Estoy convencida de la gran capacidad de aprendizaje de los niños. Si alguno de los alumnos no está obteniendo los resultados esperados, cuestionaré mi propia manera de enseñar, antes que la capacidad del niño de aprender. Incluyendo a los niños con necesidades educativas especiales, este no es mi fuerte pero si es parte de mi sensibilidad.
Aun Busco adaptar la práctica educativa a los alumnos, porque reconozco en ellos a personas con diferentes intereses, habilidades y aptitudes. Al mismo tiempo, procuro propiciar entre los alumnos la tolerancia y respeto a la diversidad. No juzgo -ni permitirá que nadie más juzgue- a una persona, sea niño o adulto, por sus diferencias culturales, raza, género o credo. Quiero abrir el mundo para mis alumnos, desde el salón de clases, para ayudarlos a convertirse en ciudadanos de un mundo global.

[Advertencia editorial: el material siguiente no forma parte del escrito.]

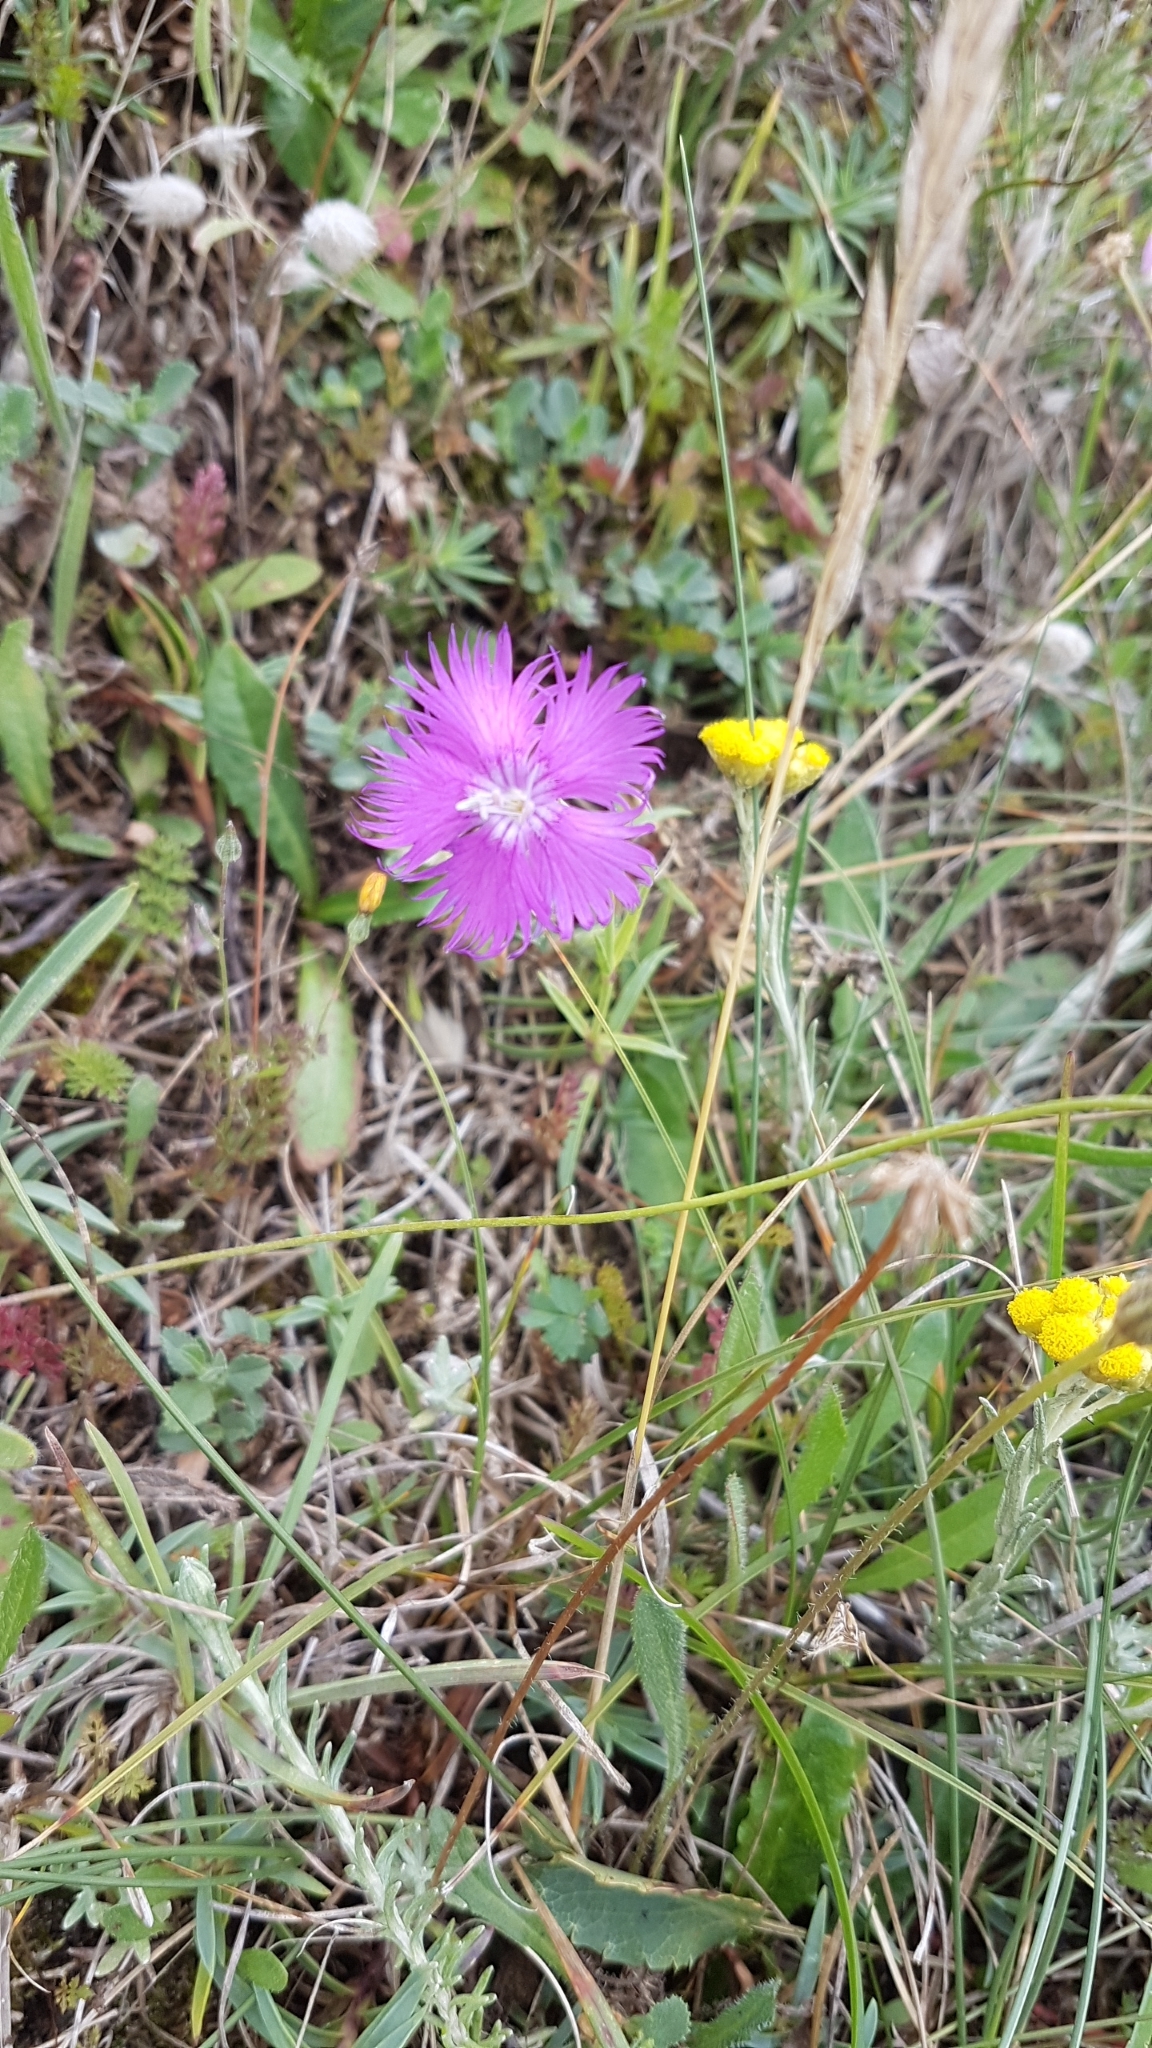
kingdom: Plantae
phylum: Tracheophyta
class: Magnoliopsida
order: Caryophyllales
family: Caryophyllaceae
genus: Dianthus
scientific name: Dianthus gallicus
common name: Jersey pink
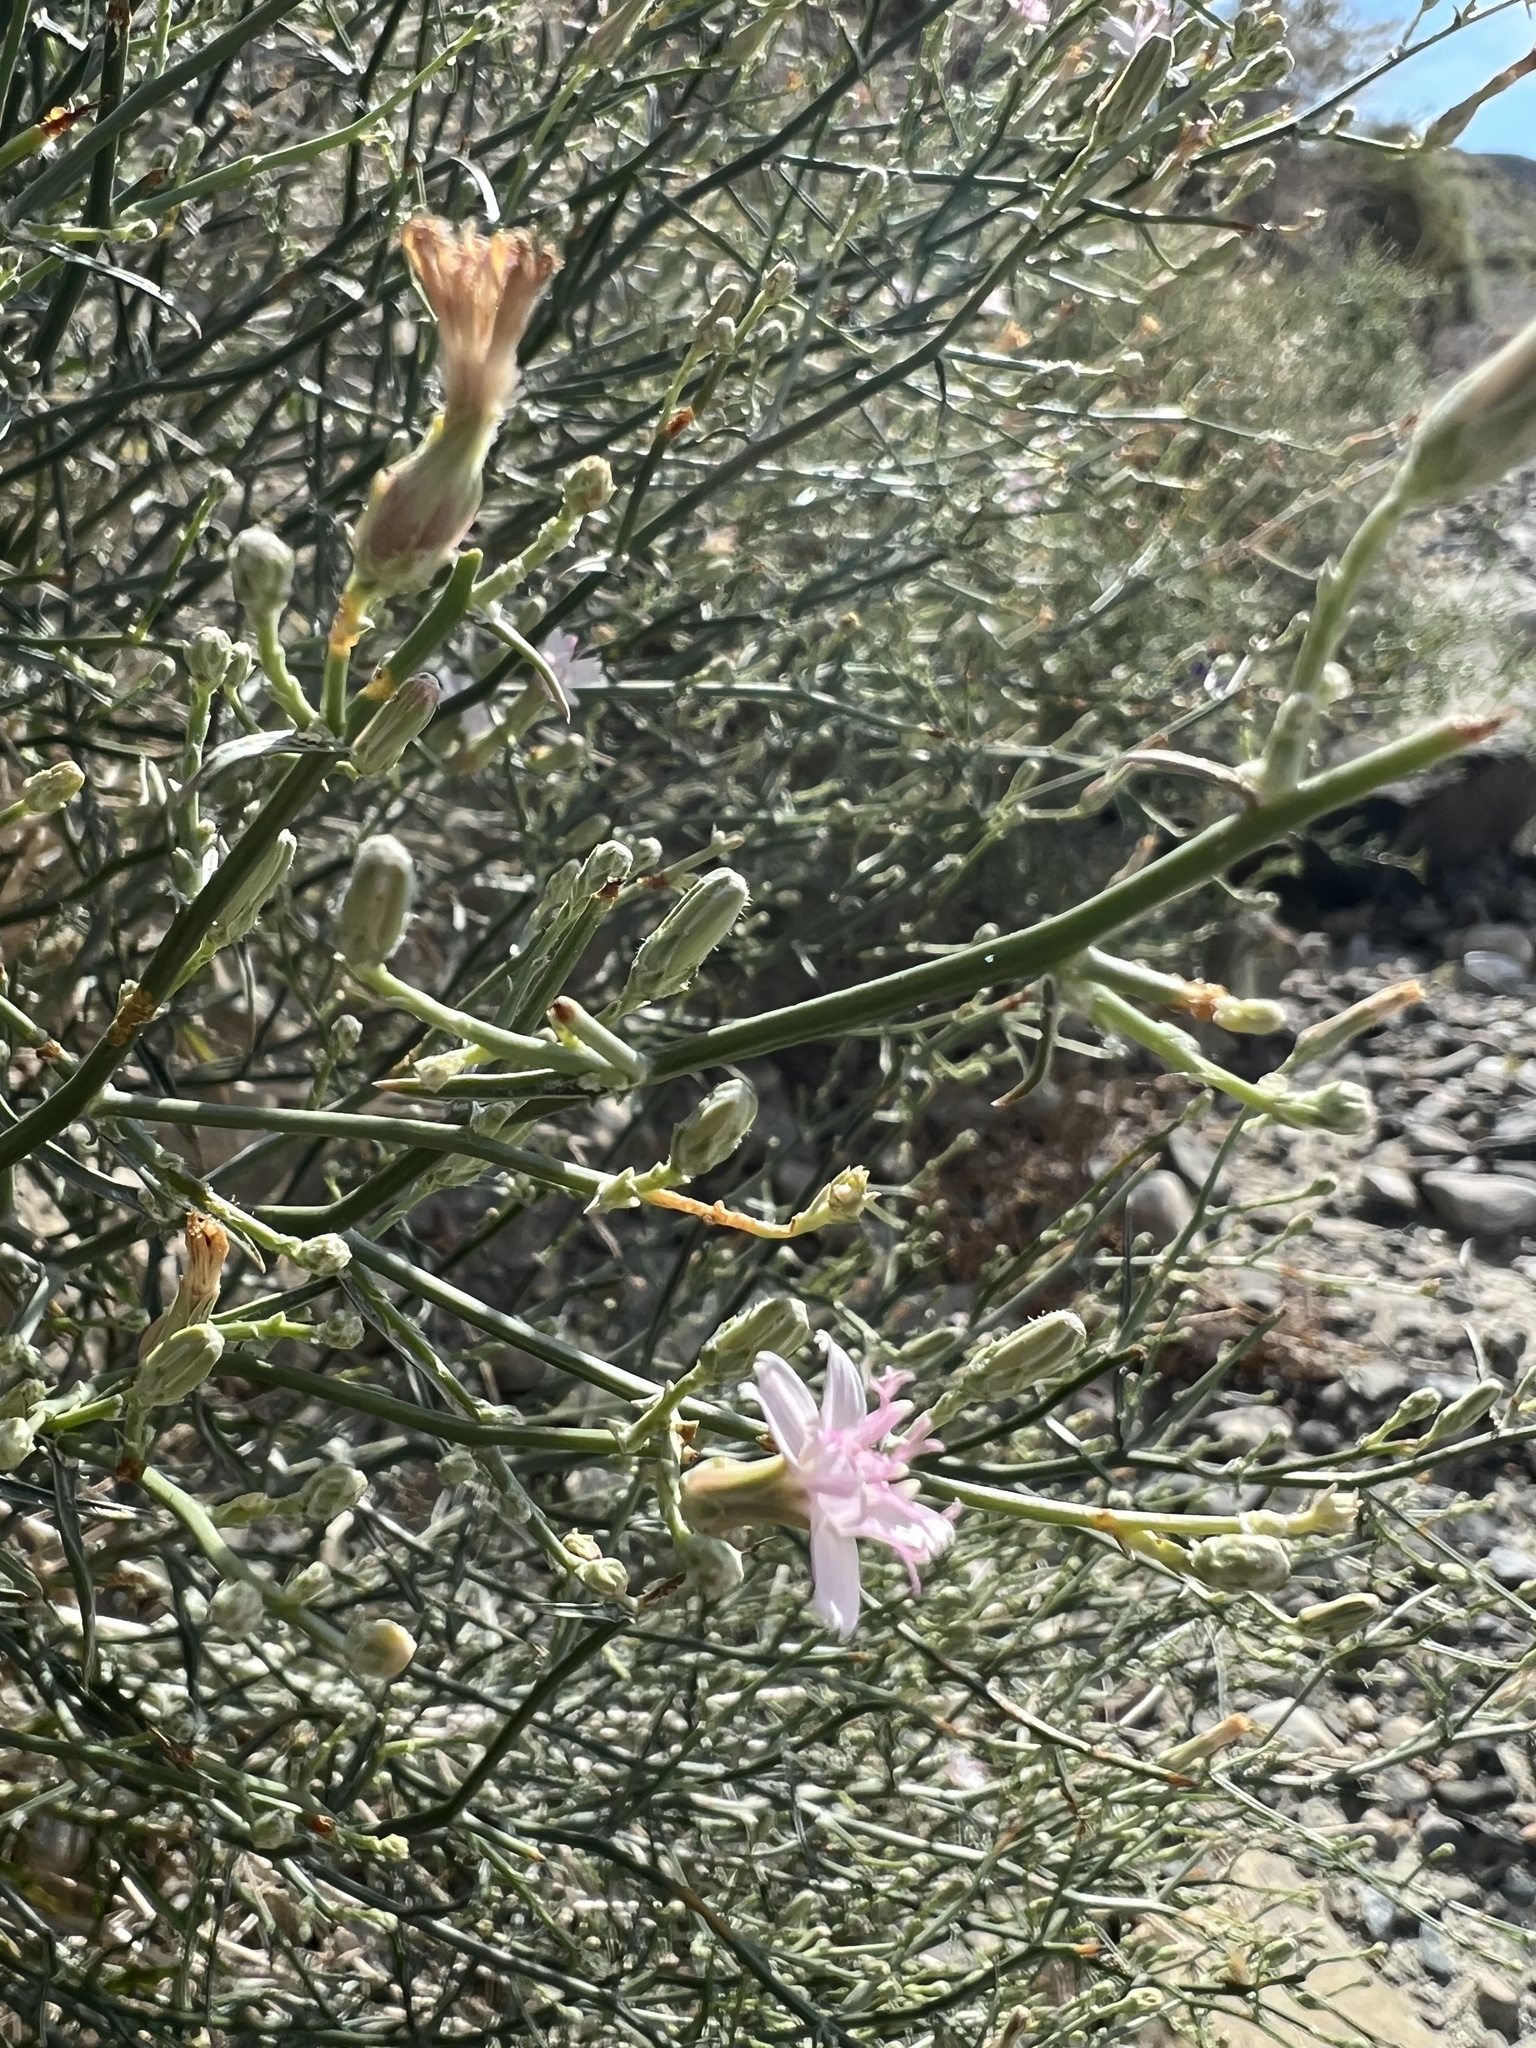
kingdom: Plantae
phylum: Tracheophyta
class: Magnoliopsida
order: Asterales
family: Asteraceae
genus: Stephanomeria
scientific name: Stephanomeria pauciflora
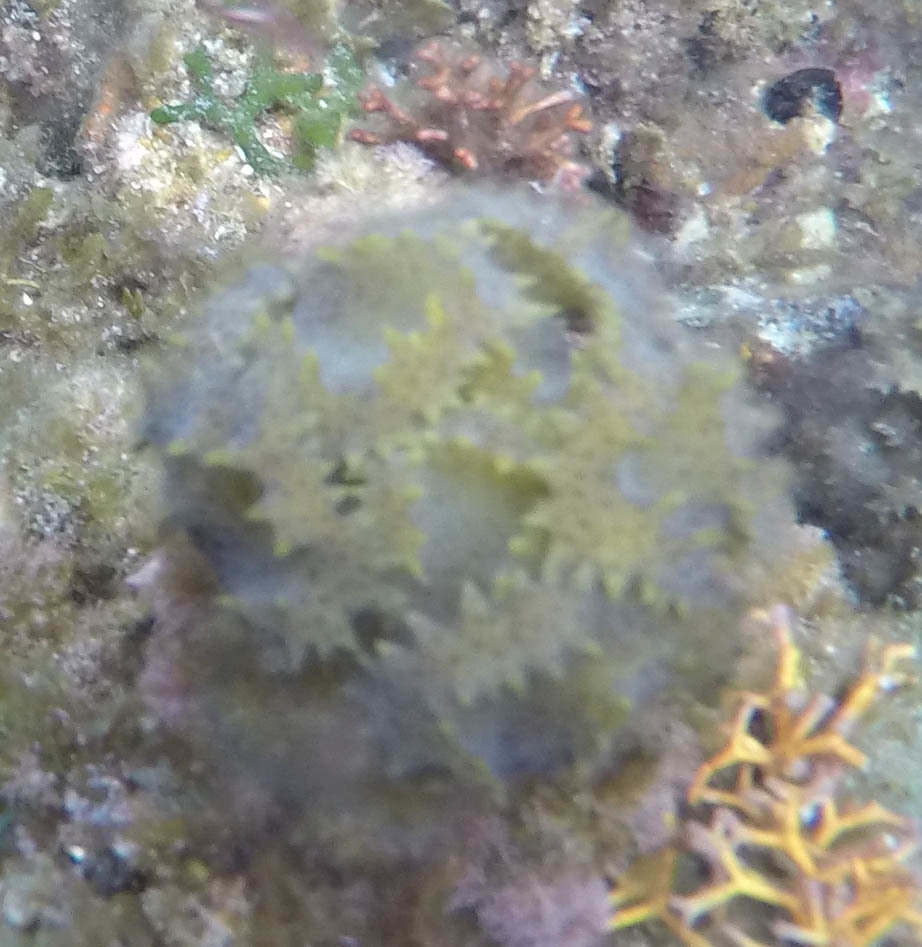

Sé que las tareas son un medio de comunicación con los padres y una forma de establecer hábitos de estudio, y que no es necesario trabajar por horas cada día para lograr estos objetivos. Pero aun debo trabajar para ser más moderada al encomendarla y así evitar la frustración cuando no logro la participación de los padres en el acompañamiento a estos deberes escolares. Busco actividades que verdaderamente propicien el pensamiento crítico y no la repetición sin sentido.
Resalto lo positivo de los alumnos, tanto en lo académico como en lo personal, y trabajo con ellos para mejorar, de manera constructiva, las áreas de oportunidad de cada uno. Propicio actividades de aprendizaje donde cada alumno tiene la oportunidad de descubrir, investigar y construir pero me enfrento a la desidia de los pares académicos y transformar las culturas institucionales tan arraigadas dificulta aún más la labor, lo que en ocasiones me frustra e incluso ha llegado a desmotivarme.